+++ Excerpted records

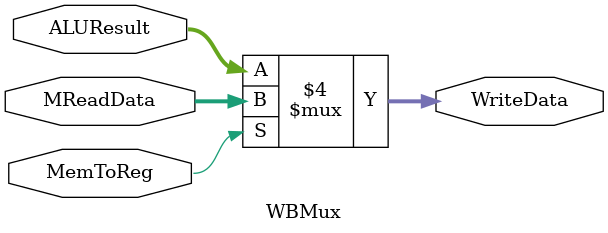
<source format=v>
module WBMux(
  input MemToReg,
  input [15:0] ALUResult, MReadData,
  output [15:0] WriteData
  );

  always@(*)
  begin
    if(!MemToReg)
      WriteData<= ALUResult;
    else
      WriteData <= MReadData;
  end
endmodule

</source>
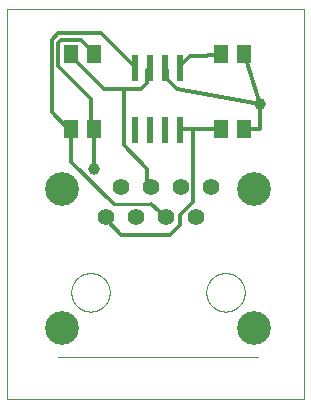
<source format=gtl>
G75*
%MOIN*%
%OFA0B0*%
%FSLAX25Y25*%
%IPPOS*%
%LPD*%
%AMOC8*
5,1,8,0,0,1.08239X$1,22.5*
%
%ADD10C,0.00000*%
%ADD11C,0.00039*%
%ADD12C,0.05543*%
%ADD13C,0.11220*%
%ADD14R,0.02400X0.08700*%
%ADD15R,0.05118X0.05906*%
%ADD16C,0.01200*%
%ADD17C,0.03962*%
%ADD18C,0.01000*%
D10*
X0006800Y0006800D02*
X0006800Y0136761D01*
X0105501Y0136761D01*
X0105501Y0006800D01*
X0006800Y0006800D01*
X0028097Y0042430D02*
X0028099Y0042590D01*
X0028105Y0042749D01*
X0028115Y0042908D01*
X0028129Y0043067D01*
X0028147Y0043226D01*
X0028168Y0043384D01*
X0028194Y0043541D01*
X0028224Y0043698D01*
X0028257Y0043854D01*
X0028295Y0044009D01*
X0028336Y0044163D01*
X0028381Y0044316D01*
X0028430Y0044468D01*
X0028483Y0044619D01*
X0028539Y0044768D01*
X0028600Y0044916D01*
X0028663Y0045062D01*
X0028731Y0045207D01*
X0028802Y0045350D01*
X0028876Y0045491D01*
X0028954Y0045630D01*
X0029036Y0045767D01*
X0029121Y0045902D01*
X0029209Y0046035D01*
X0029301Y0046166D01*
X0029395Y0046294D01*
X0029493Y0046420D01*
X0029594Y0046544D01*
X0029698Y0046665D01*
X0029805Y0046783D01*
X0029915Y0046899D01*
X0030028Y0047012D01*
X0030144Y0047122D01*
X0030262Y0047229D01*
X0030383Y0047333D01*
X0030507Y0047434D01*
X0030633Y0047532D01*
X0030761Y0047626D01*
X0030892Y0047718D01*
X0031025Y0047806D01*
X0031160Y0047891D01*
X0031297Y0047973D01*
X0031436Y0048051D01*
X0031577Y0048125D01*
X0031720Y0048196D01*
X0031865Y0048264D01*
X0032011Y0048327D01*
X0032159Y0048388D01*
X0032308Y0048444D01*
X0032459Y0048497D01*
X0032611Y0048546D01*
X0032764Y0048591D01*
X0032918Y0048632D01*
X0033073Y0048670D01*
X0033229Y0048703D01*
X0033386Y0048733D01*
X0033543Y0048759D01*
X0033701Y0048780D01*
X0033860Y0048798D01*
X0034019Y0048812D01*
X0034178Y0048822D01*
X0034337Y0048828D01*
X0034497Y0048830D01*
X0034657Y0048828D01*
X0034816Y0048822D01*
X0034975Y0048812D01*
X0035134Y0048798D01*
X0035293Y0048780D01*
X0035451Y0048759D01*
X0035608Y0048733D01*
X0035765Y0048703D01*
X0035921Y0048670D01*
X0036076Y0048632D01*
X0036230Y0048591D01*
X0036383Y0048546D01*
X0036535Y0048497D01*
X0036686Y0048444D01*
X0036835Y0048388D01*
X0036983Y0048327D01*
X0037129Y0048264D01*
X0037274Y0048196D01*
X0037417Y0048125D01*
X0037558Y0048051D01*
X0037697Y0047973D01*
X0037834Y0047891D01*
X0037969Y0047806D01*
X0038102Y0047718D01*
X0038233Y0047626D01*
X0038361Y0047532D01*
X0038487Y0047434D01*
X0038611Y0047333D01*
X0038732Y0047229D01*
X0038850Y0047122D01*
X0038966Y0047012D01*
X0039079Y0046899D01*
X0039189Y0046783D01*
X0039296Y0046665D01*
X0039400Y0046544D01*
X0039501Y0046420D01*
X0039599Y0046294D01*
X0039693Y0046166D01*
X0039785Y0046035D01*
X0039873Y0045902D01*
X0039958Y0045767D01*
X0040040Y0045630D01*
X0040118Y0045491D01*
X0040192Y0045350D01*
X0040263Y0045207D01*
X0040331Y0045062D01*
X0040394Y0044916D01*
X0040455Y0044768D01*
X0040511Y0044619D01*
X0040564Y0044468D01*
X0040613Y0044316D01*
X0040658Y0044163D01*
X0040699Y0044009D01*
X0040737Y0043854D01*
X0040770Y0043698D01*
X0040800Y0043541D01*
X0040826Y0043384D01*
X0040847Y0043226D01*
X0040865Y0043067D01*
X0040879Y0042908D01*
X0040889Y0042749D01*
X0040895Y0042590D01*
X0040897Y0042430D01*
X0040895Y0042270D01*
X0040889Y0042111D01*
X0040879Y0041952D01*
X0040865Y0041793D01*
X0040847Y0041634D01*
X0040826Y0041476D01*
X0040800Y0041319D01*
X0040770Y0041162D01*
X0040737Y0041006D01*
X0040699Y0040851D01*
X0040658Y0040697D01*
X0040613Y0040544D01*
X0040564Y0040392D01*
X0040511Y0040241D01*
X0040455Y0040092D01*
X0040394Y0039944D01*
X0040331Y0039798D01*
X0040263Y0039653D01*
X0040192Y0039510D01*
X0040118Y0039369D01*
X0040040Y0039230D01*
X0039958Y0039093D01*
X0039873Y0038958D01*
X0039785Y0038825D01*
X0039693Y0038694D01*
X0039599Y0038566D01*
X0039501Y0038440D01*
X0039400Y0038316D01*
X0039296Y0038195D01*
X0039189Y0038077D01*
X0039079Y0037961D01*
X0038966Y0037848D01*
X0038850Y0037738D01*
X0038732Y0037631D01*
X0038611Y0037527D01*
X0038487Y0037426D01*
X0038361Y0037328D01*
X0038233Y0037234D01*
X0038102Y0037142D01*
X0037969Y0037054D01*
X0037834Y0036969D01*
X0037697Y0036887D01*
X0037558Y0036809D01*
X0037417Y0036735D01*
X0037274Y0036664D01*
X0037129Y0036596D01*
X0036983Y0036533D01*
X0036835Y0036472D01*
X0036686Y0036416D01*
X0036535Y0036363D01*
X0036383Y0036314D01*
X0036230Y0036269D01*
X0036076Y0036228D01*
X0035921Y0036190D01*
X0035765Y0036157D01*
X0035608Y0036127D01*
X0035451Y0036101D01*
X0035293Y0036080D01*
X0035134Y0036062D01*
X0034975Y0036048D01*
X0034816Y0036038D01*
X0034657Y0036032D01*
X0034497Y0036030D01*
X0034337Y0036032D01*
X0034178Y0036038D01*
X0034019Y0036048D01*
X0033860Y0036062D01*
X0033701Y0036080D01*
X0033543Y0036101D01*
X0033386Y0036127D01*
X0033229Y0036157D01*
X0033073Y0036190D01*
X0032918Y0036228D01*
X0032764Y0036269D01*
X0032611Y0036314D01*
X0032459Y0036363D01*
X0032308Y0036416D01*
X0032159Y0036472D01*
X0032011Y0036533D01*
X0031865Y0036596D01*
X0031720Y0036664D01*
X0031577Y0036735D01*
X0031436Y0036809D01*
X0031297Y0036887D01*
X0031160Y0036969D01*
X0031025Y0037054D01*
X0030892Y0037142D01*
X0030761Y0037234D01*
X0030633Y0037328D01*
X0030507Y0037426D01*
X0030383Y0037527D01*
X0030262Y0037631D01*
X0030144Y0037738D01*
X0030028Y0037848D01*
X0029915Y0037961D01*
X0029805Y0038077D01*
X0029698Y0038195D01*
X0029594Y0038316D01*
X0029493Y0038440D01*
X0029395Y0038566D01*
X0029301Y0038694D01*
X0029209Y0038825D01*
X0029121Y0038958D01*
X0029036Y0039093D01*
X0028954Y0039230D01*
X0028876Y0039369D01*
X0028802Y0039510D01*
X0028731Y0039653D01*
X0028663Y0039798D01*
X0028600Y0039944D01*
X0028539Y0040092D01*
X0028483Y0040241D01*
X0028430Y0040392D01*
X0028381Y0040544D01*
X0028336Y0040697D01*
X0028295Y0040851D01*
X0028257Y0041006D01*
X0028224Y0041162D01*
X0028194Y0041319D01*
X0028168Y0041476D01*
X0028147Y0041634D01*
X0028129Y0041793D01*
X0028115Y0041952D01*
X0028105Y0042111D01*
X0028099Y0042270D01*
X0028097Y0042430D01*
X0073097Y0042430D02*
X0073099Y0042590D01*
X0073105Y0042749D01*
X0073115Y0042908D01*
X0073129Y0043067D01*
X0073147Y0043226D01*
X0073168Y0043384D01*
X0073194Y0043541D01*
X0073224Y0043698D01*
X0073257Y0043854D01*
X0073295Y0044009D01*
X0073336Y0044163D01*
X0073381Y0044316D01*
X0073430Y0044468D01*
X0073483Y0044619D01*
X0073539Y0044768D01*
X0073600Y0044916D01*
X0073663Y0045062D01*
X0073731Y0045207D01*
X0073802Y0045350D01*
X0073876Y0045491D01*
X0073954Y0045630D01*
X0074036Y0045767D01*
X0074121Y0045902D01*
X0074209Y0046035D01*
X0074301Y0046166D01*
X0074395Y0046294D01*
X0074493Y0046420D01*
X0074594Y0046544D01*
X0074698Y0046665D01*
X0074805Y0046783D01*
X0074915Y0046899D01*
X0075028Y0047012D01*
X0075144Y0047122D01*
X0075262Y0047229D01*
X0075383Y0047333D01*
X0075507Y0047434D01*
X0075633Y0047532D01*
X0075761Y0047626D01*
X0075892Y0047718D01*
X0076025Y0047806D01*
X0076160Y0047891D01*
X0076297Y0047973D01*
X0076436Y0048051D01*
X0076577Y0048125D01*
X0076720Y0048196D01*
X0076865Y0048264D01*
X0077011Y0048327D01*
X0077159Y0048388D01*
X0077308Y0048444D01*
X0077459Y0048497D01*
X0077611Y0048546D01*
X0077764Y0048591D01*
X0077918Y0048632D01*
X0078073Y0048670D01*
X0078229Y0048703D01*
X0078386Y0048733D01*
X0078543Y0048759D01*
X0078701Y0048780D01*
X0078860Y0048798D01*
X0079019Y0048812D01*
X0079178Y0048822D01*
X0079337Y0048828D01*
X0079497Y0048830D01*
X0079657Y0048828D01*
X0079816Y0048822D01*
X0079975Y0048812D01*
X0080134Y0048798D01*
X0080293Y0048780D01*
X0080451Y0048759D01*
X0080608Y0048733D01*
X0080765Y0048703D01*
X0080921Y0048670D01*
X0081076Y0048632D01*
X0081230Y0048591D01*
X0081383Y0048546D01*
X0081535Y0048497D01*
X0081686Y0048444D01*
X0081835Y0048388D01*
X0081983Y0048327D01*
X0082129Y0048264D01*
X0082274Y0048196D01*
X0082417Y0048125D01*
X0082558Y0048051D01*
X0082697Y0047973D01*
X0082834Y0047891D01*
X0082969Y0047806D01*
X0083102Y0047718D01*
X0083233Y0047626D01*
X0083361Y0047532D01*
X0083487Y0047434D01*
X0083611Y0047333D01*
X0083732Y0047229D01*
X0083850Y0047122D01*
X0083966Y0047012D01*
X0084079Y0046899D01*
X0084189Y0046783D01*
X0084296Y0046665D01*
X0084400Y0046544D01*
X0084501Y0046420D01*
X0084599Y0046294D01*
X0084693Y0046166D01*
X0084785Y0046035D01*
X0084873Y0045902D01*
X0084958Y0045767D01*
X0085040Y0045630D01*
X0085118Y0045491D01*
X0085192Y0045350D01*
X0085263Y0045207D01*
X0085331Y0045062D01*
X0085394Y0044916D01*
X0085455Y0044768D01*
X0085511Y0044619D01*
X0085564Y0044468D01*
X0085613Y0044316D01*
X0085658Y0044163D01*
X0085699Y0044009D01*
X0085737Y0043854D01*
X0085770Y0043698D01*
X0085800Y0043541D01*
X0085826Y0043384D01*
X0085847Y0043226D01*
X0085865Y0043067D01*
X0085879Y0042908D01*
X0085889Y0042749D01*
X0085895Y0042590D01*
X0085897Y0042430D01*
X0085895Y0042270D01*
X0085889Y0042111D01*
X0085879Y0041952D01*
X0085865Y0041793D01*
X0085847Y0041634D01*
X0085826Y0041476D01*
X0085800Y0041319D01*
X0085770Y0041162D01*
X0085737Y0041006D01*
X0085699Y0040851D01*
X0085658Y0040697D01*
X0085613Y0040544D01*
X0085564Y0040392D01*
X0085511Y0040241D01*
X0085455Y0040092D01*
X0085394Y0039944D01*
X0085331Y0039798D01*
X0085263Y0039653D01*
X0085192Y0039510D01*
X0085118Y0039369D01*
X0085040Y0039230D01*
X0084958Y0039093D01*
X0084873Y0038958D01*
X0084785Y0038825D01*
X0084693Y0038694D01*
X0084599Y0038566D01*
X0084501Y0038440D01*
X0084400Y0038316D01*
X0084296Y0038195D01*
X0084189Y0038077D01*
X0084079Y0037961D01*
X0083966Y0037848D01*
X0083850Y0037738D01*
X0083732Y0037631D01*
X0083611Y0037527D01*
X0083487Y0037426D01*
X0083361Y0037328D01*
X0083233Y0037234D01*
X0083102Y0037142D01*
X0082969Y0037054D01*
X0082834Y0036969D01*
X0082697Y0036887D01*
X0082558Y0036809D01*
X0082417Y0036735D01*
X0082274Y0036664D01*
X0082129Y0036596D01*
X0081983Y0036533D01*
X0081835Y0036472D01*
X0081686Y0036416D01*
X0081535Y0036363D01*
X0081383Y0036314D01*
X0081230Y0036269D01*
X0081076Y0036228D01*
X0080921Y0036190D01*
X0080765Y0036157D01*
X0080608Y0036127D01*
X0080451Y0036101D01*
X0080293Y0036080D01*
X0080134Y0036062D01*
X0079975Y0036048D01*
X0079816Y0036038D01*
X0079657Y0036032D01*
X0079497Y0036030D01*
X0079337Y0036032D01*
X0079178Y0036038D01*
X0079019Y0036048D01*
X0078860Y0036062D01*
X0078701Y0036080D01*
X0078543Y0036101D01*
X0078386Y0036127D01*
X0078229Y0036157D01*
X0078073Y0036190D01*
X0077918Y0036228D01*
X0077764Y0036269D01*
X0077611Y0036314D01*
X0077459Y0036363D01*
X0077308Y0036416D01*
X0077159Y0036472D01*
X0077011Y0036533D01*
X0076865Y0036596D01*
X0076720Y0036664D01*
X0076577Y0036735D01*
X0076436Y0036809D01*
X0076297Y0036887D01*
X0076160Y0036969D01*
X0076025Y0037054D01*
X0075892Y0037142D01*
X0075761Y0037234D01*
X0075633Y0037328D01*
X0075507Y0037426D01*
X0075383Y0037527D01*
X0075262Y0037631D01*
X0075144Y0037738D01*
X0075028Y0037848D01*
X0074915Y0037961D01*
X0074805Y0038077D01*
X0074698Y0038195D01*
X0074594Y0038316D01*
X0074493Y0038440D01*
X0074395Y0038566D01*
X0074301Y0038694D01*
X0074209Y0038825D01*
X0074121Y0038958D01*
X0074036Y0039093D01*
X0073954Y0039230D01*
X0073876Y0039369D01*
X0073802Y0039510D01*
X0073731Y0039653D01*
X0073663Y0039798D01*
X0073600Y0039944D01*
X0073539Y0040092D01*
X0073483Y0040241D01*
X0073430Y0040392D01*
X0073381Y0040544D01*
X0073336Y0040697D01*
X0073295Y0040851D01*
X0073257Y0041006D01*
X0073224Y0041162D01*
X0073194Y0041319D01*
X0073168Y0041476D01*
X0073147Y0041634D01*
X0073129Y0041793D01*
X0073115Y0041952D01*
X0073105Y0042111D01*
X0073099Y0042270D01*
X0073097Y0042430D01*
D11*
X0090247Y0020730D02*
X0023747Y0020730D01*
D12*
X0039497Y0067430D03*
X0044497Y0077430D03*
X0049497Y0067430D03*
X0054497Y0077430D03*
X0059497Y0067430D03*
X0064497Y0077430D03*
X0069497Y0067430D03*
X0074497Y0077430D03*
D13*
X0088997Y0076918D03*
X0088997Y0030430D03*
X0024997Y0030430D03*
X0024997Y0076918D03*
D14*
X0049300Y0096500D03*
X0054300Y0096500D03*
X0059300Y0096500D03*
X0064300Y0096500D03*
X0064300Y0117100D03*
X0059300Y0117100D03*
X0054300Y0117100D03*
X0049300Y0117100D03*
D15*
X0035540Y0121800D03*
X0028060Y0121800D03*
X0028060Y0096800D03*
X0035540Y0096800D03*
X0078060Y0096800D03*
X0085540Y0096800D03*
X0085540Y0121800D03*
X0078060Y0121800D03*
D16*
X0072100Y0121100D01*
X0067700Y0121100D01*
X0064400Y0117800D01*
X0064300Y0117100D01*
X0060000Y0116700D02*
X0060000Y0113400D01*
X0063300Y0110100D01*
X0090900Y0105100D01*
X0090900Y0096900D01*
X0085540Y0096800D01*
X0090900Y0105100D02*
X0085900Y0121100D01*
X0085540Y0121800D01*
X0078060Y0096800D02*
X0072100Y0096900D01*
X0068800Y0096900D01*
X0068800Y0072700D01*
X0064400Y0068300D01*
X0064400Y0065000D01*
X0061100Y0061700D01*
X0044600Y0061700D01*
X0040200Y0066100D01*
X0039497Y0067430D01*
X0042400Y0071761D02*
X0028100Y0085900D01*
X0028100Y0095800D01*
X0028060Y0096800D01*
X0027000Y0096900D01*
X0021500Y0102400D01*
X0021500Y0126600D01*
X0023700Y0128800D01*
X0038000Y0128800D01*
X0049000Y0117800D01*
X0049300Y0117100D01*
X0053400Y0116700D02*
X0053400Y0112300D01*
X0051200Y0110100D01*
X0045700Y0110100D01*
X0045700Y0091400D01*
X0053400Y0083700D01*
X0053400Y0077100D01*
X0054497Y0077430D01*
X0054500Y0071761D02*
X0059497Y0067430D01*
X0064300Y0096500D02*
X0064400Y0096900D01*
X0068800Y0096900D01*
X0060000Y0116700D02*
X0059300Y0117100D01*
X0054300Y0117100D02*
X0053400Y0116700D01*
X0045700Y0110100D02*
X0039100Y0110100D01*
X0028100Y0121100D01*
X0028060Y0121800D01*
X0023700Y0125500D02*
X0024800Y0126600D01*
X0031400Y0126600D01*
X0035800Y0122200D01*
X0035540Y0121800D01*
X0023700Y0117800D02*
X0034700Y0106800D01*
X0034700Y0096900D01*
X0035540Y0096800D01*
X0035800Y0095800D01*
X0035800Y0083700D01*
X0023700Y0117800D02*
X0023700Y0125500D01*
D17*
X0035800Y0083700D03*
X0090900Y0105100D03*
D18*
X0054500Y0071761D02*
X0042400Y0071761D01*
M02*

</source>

++++++

> _Prompt_
Above are the records. Copy the lines beginning at the one that has "X0034337Y0036032D01*" and ending with the one that has "X0074209Y0046035D01*", unchanged.

> _The answer_
X0034337Y0036032D01*
X0034178Y0036038D01*
X0034019Y0036048D01*
X0033860Y0036062D01*
X0033701Y0036080D01*
X0033543Y0036101D01*
X0033386Y0036127D01*
X0033229Y0036157D01*
X0033073Y0036190D01*
X0032918Y0036228D01*
X0032764Y0036269D01*
X0032611Y0036314D01*
X0032459Y0036363D01*
X0032308Y0036416D01*
X0032159Y0036472D01*
X0032011Y0036533D01*
X0031865Y0036596D01*
X0031720Y0036664D01*
X0031577Y0036735D01*
X0031436Y0036809D01*
X0031297Y0036887D01*
X0031160Y0036969D01*
X0031025Y0037054D01*
X0030892Y0037142D01*
X0030761Y0037234D01*
X0030633Y0037328D01*
X0030507Y0037426D01*
X0030383Y0037527D01*
X0030262Y0037631D01*
X0030144Y0037738D01*
X0030028Y0037848D01*
X0029915Y0037961D01*
X0029805Y0038077D01*
X0029698Y0038195D01*
X0029594Y0038316D01*
X0029493Y0038440D01*
X0029395Y0038566D01*
X0029301Y0038694D01*
X0029209Y0038825D01*
X0029121Y0038958D01*
X0029036Y0039093D01*
X0028954Y0039230D01*
X0028876Y0039369D01*
X0028802Y0039510D01*
X0028731Y0039653D01*
X0028663Y0039798D01*
X0028600Y0039944D01*
X0028539Y0040092D01*
X0028483Y0040241D01*
X0028430Y0040392D01*
X0028381Y0040544D01*
X0028336Y0040697D01*
X0028295Y0040851D01*
X0028257Y0041006D01*
X0028224Y0041162D01*
X0028194Y0041319D01*
X0028168Y0041476D01*
X0028147Y0041634D01*
X0028129Y0041793D01*
X0028115Y0041952D01*
X0028105Y0042111D01*
X0028099Y0042270D01*
X0028097Y0042430D01*
X0073097Y0042430D02*
X0073099Y0042590D01*
X0073105Y0042749D01*
X0073115Y0042908D01*
X0073129Y0043067D01*
X0073147Y0043226D01*
X0073168Y0043384D01*
X0073194Y0043541D01*
X0073224Y0043698D01*
X0073257Y0043854D01*
X0073295Y0044009D01*
X0073336Y0044163D01*
X0073381Y0044316D01*
X0073430Y0044468D01*
X0073483Y0044619D01*
X0073539Y0044768D01*
X0073600Y0044916D01*
X0073663Y0045062D01*
X0073731Y0045207D01*
X0073802Y0045350D01*
X0073876Y0045491D01*
X0073954Y0045630D01*
X0074036Y0045767D01*
X0074121Y0045902D01*
X0074209Y0046035D01*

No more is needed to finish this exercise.